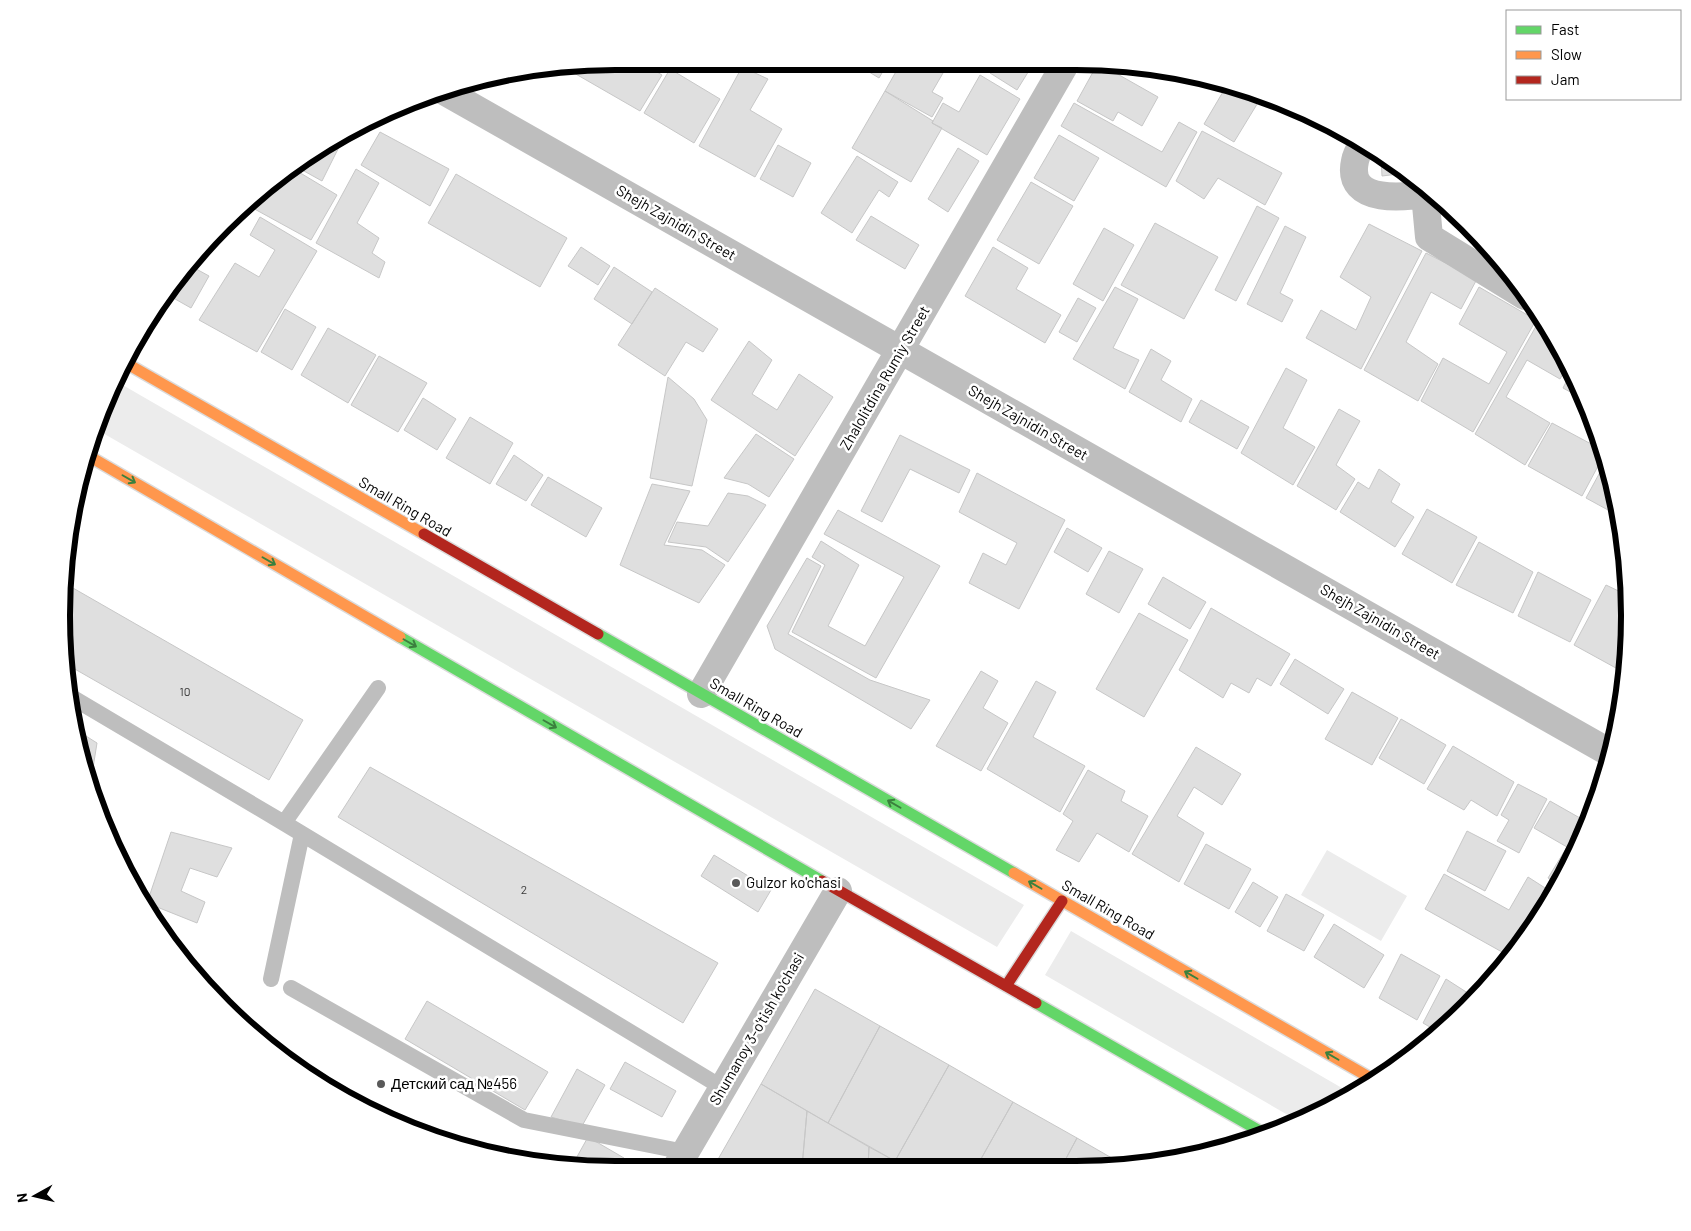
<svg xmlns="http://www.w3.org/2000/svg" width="1691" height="1231" font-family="Barlow,sans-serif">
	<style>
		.green { fill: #ececec }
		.building { fill: #dfdfdf; stroke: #c7c7c7 }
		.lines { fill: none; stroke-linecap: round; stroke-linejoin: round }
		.fast-casing { stroke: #dbdbdb; stroke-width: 14 }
		.slow-casing { stroke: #dbdbdb; stroke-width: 14 }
		.jam-casing { stroke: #dbdbdb; stroke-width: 14 }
		.lane { stroke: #bebebe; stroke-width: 16 }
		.street { stroke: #bebebe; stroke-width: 28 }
		.fast { stroke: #63d668; stroke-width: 11 }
		.slow { stroke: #ff974d; stroke-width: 11 }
		.jam { stroke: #b3261e; stroke-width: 11 }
		.oneway { stroke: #3b803e }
		.poi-dot { fill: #595959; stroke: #fff; stroke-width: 2 }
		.labels { text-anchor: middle; stroke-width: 5; stroke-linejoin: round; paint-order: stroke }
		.number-label { font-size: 12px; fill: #383838 }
		.street-label { font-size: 15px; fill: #000; stroke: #fff }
		.poi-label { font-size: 15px; fill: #000; stroke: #fff; text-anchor: start }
		.rim { fill: none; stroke: #000; stroke-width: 6 }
	</style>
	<rect width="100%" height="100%" fill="#fff"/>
	<!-- green -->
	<path class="green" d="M114,380l910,525 -27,42 -903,-519z
		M1327,850l80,46 -26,45 -80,-46z
		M1071,931l283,164 -54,27 -255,-147z"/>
	<!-- building -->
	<path class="building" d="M616,61h23l23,14 -22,36 -66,-38 4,-7z
		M832,61h19l-4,9z
		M857,61h32l-10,17 -23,-14z
		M902,61h48l-18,31 11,6 -11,19 -47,-26z
		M997,61h38l-18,29 -27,-17z
		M1098,63l60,34 -16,29 -24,-14 -5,9 -36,-20z
		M742,67l26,12 -18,31 32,19 -27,48 -56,-31z
		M670,69l50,30 -26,44 -50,-30z
		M980,75l40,24 -33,56 -55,-32 11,-20 16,9z
		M1227,85l35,11 -28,46 -30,-18z
		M885,91l48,30 -1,2 10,5 -31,54 -59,-34z
		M1074,103l88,49 17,-30 18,10 -31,55 -105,-61z
		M1202,131l80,42 -17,32 -47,-27 -14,21 -28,-18z
		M380,132l69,37 -19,37 -69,-41z
		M346,133l-24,48 -27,-15 13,-11z
		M1059,135l40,23 -25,43 -40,-23z
		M778,145l33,18 -18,34 -33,-18z
		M958,148l21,13 -31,51 -20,-13z
		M857,156l41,26 -9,15 -10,-7 -27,43 -31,-20z
		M1381,156l25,17 -24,3z
		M292,168l45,27 -26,45 -62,-34 27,-24 5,3z
		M356,169l23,14 -22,40 22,15 -7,15 13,9 -6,16 -63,-35z
		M456,174l111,64 -27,49 -112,-64z
		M1031,182l42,24 -34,58 -42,-24z
		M1257,206l22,12 -43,83 -21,-11z
		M871,216l48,29 -14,24 -49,-29z
		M260,217l57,34 -60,101 -58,-32 36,-57 24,14 16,-27 -25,-15z
		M1155,223l63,34 -34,62 -63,-34z
		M1369,224l53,27 -61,118 -55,-31 15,-28 35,20 15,-33 -31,-20z
		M1285,226l21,11 -26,56 13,7 -11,22 -35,-18z
		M1104,228l30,17 -31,56 -30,-17z
		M581,247l29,19 -12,19 -30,-19z
		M993,247l35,21 -12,21 45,26 -16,28 -80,-47z
		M1426,253l51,26 -16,30 -30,-17 -25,50 32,22 -20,37 -54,-31z
		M189,265l20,11 -18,32 -23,-13z
		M614,267l38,25 -20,32 -38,-25z
		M1115,287l23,12 -25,49 26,12 -14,29 -52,-30z
		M1479,287l57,33 -63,112 -52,-31 22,-43 46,26 18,-32 -48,-28z
		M655,288l63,41 -15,23 -17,-10 -21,34 -47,-31z
		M1078,298l18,10 -19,34 -18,-10z
		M285,309l31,18 -24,43 -31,-18z
		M1539,321l7,3 10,15 12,26 -8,14 -33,-19 -21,37 44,26 -25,42 -50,-31z
		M328,328l48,27 -28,48 -47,-28z
		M749,341l23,19 -20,34 25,16 22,-36 34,23 -38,59 -84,-56z
		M1151,349l20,12 -10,19 31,19 -11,23 -52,-30z
		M379,356l48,27 -29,49 -47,-27z
		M1286,368l21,12 -24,48 32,19 -22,38 -52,-32z
		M1571,372l12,27 -20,-11z
		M668,377l26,22 13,21 -15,66 -42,-8z
		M423,398l33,21 -19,31 -33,-20z
		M1201,400l48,27 -12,22 -48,-27z
		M1339,409l21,12 -24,44 19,14 -19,31 -39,-24z
		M470,417l43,26 -23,41 -44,-26z
		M1552,423l41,22 6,-10 1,3 4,17 -22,41 -54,-30z
		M756,434l38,25 -25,38 -21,-13 -24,-6z
		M900,435l70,35 -11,23 -49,-24 -28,53 -21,-11z
		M514,455l29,20 -17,26 -30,-17z
		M1606,461l13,55 -33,-18z
		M1379,469l21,15 -9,18 23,15 -19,30 -55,-35 18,-30 11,7z
		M977,473l88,47 -46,89 -50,-26 14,-30 23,12 11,-22 -58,-31z
		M548,477l54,31 -16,29 -55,-32z
		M652,484l38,7 -26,54 38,5 23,15 -26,38 -79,-38z
		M728,493l20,3 18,9 -38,57 -22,-15 -38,-5 9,-20 31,4z
		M1427,509l50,28 -25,46 -50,-29z
		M838,510l102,56 -64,112 -84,-46 33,-67 -13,-8 9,-16 38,24 -31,61 37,20 39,-69 -80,-43z
		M1067,528l35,20 -14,24 -34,-20z
		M1479,542l54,30 -20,41 -57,-28z
		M1109,551l34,18 -24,44 -33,-19z
		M807,558l14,8 -33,68 82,46 60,20 -19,29 -136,-80 -8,-23z
		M1538,572l53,28 -21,42 -52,-26z
		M1163,577l43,25 -16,27 -42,-25z
		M66,584l237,136 -34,60 -203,-116z
		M1606,585l21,10 2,57 -4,21 -51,-28z
		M1211,608l79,46 -19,32 -14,-8 -8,15 -18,-10 -8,15 -44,-28z
		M1139,613l49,27 -44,77 -48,-28z
		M1295,659l49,30 -16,25 -48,-30z
		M981,671l17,10 -15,27 25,15 -27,48 -45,-25z
		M1036,681l20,11 -23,45 52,29 -25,46 -73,-43z
		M1352,692l46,26 -26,47 -47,-26z
		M1401,719l45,26 -22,39 -45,-26z
		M78,731l19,12 -4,25h-4v5z
		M1453,746l61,36 -17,34 -26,-16 -7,10 -37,-21z
		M1196,747l45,27 -19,31 -28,-18 -17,29 27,17 -25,49 -47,-28z
		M370,767l348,196 -35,60 -345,-206z
		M1088,770l37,21 -4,10 27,15 -19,36 -32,-19 -18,29 -23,-12 17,-29 -10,-7z
		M1518,784l29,15 -28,54 -22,-12 12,-21 -8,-5z
		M1550,801l37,21 -15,39 -14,23 -10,-6 19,-31 -33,-19z
		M1467,831l39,20 -21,40 -38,-20z
		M171,832l61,16 -15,29 -27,-9 -9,23 24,11 -8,21 -50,-20z
		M1206,844l45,25 -22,40 -45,-25z
		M714,855l57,35 -13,22 -57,-36z
		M1444,874l65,36 19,-33 25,16 -42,64 -86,-48z
		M1253,882l25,15 -18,30 -25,-15z
		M1286,894l38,21 -20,36 -37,-20z
		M157,923l17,10 -4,8z
		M1334,924l50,31 -20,33 -50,-31z
		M1401,954l39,22 -23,44 -38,-22z
		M1498,957l9,5 -30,32z
		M1446,979l28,18 -34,36 -17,-10z
		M815,989l65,37 -52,97 -67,-39z
		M427,1001l121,71 -23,38 -120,-71z
		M880,1026l69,39 -54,96 -67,-38z
		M625,1062l51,29 -14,26 -52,-28z
		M949,1065l64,37 -36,64 -73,1 -9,-6z
		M577,1069l28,16 -23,41 -31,-9z
		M761,1084l46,27 -5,56 -89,1z
		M1013,1102l64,36 -15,28h-85z
		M807,1111l62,36 -1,20h-66z
		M588,1137l36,21 -5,10 -37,1 -9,-5z
		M1077,1138l47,27 -62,1z
		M869,1147l26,14 9,6h-36z"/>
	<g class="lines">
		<!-- fast casing -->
		<g class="fast-casing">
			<path id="fast" d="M598,634l416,239
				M400,637l422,244
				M1036,1003l229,131"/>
		</g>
		<!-- slow casing -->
		<g class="slow-casing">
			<path id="slow" d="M124,362l300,172
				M87,455l313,182
				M1014,873l360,207"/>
		</g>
		<!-- jam casing -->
		<g class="jam-casing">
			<path id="jam" d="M424,534l174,100
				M822,881l214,122
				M1006,986l56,-85"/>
		</g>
		<!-- lane -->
		<path class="lane" d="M68,695l216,128 439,265
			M284,823l94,-135
			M271,979l31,-145
			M291,988l233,132 161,32"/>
		<!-- street -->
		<path class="street" d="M444,91l1168,663
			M1363,143c-3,5 -7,12 -8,18 -10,45 53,36 78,32
			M1425,194l4,43 96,59
			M701,694l366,-633
			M676,1168l162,-277"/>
		<!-- fast -->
		<use href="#fast" class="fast"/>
		<!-- slow -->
		<use href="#slow" class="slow"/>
		<!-- jam -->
		<use href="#jam" class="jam"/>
	</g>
	<!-- one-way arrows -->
	<defs><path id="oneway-shaft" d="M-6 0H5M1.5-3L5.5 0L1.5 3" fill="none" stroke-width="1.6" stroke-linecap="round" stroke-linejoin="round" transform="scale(1.25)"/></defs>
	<g class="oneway">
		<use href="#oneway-shaft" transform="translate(129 479) rotate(30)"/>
		<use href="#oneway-shaft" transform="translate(269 561) rotate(30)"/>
		<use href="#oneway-shaft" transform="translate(410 643) rotate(30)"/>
		<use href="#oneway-shaft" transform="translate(550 724) rotate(30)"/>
		<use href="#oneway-shaft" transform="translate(894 804) rotate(-150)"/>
		<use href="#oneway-shaft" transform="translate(1035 885) rotate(-150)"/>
		<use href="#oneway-shaft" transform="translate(1191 975) rotate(-150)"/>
		<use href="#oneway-shaft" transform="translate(1332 1056) rotate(-150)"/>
	</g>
	<!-- markers -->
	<g class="poi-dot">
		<circle cx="736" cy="883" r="5"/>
		<circle cx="381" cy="1084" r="5"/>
	</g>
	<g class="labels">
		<!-- number labels -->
		<g class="number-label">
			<text x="185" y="696">10</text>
			<text x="524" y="894">2</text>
		</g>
		<!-- street labels -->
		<g class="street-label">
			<text transform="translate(676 223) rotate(30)" y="5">Shejh Zajnidin Street</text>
			<text transform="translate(885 378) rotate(-60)" y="5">Zhalolitdina Rumiy Street</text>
			<text transform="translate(1028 423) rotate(30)" y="5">Shejh Zajnidin Street</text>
			<text transform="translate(405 507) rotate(30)" y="5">Small Ring Road</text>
			<text transform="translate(1380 622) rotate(30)" y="5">Shejh Zajnidin Street</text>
			<text transform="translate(756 708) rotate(30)" y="5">Small Ring Road</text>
			<text transform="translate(1108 910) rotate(30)" y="5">Small Ring Road</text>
			<text transform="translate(757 1029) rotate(-60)" y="5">Shumanoy 3-o'tish ko'chasi</text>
		</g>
		<!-- poi labels -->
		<g class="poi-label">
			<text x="746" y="888">Gulzor ko'chasi</text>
			<text x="391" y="1089">Детский сад №456</text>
		</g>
	</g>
	<!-- crop -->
	<path d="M0 0H1691V1231H0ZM615 70H1076A545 545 0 0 1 1621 615V616A545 545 0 0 1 1076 1161H615A545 545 0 0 1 70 616V615A545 545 0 0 1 615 70Z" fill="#fff" fill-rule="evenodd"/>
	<path class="rim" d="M615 70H1076A545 545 0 0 1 1621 615V616A545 545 0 0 1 1076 1161H615A545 545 0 0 1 70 616V615A545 545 0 0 1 615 70Z"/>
	<!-- legend -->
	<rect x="1506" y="10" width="175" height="90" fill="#ffffff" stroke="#999999"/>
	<rect x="1516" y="26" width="25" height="8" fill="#63d668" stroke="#999999"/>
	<text x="1551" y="35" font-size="15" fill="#000000">Fast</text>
	<rect x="1516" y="51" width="25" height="8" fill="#ff974d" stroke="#999999"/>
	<text x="1551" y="60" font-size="15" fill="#000000">Slow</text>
	<rect x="1516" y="76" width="25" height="8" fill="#b3261e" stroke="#999999"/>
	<text x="1551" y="85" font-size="15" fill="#000000">Jam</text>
	<!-- north arrow -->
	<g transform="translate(35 1196) rotate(262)" stroke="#ffffff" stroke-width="4" paint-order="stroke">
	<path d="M0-4L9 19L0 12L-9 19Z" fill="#000000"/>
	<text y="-8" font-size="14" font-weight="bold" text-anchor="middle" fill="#000000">N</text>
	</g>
</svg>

To do: Scan the data above for the word "ffffff". Copy every line in which it is found.

Written answer:
	<rect x="1506" y="10" width="175" height="90" fill="#ffffff" stroke="#999999"/>
	<g transform="translate(35 1196) rotate(262)" stroke="#ffffff" stroke-width="4" paint-order="stroke">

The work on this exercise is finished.